Un grupo de expertos italianos de la Universidad L’Aquila dice haber encontrado el famosos ‘punto G’ al que se atribuyen los orgasmos femeninos. El mismo estaría relacionado con el tamaño y la forma del tejido que está más allá de la pared frontal de la vagina y que los investigadores midieron con ultrasonidos.

El punto de Gräfenberg (más conocido como punto G), llamado así en reconocimiento a su descubridor el ginecólogo alemán Ernst Gräfenberg, es una pequeña zona del área genital de las mujeres localizada detrás del hueso púbico y alrededor de la uretra. Es lo mismo que, o parte de, la uretra esponjosa, donde se encuentran las glándulas de Skene.
Se dice que la estimulación del punto G propicia un orgasmo más vigoroso y satisfactorio, y es posiblemente la causa de la eyaculación femenina.
Ahora bien, un reciente estudio de la Universidad L'Aquila de Italia defiende científicamente la existencia del famoso punto G, al que se atribuyen los orgasmos vaginales femeninos, según publica Journal of Sexual Medicine.
Del estudio participaron 9 voluntarias que afirmaban haber experimentado este tipo de orgasmo, y 11 mujeres que negaban haberlos tenido.
Los escáneres practicados a las participantes mostraron que el tejido situado entre la vagina y la uretra -lugar en el que otros estudios ya apuntaban que podría situarse el 'punto G'- era mucho más denso en el primer grupo que en el segundo.
Según los expertos esto podría probar la existencia del punto G, que hasta ahora muchos habían puesto en duda en el entorno médico.
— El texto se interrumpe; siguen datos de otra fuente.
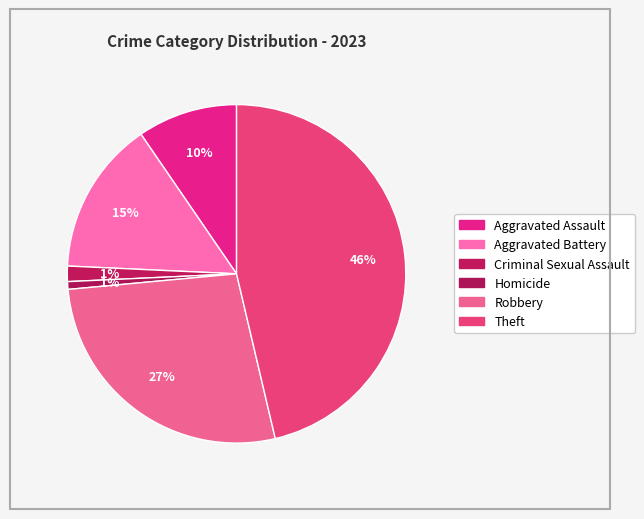

Is it true that Homicide is 1% of the pie?

True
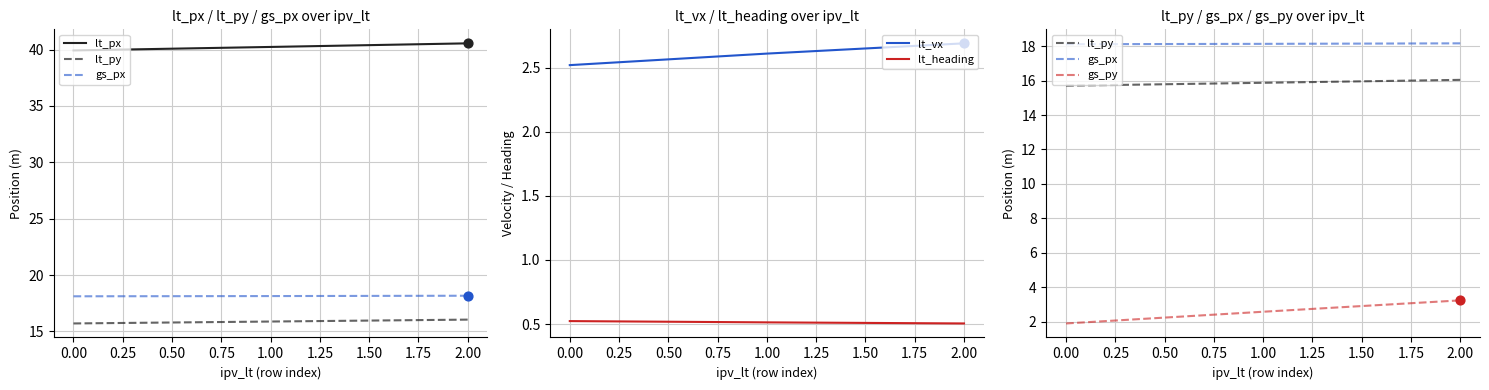

What is the total value across all series at 1.00?

79.9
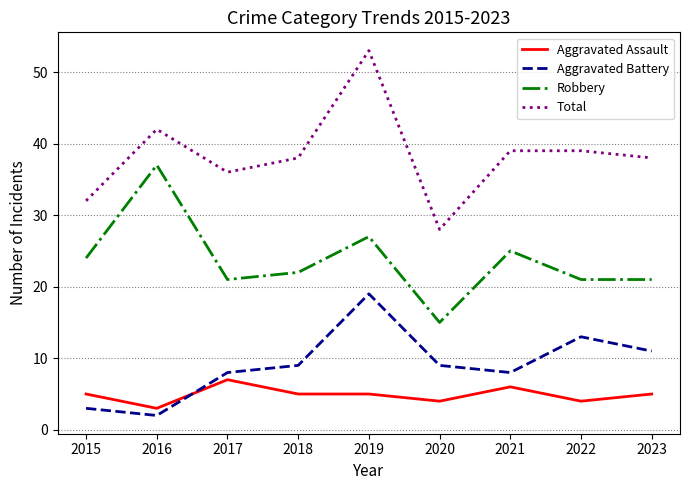

Is it true that Aggravated Battery equals 19 at 2019?

True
"Por primera vez es posible determinar con una prueba simple, rápida y barata si una mujer tiene o no punto G, aunque el hecho de que no lo tenga no significa que no pueda tener orgasmos, ya que los podrá experimentar mediante la estimulación del clítoris", indica el experto Jannini que lideró el proyecto. Sin embargo, el doctor Tim Spector, del Hospital Santo Tomás de Londres, dijo a la revista New Scientist que el tejido más grueso podría ser, en realidad, parte del clítoris, otra área extremadamente sensible.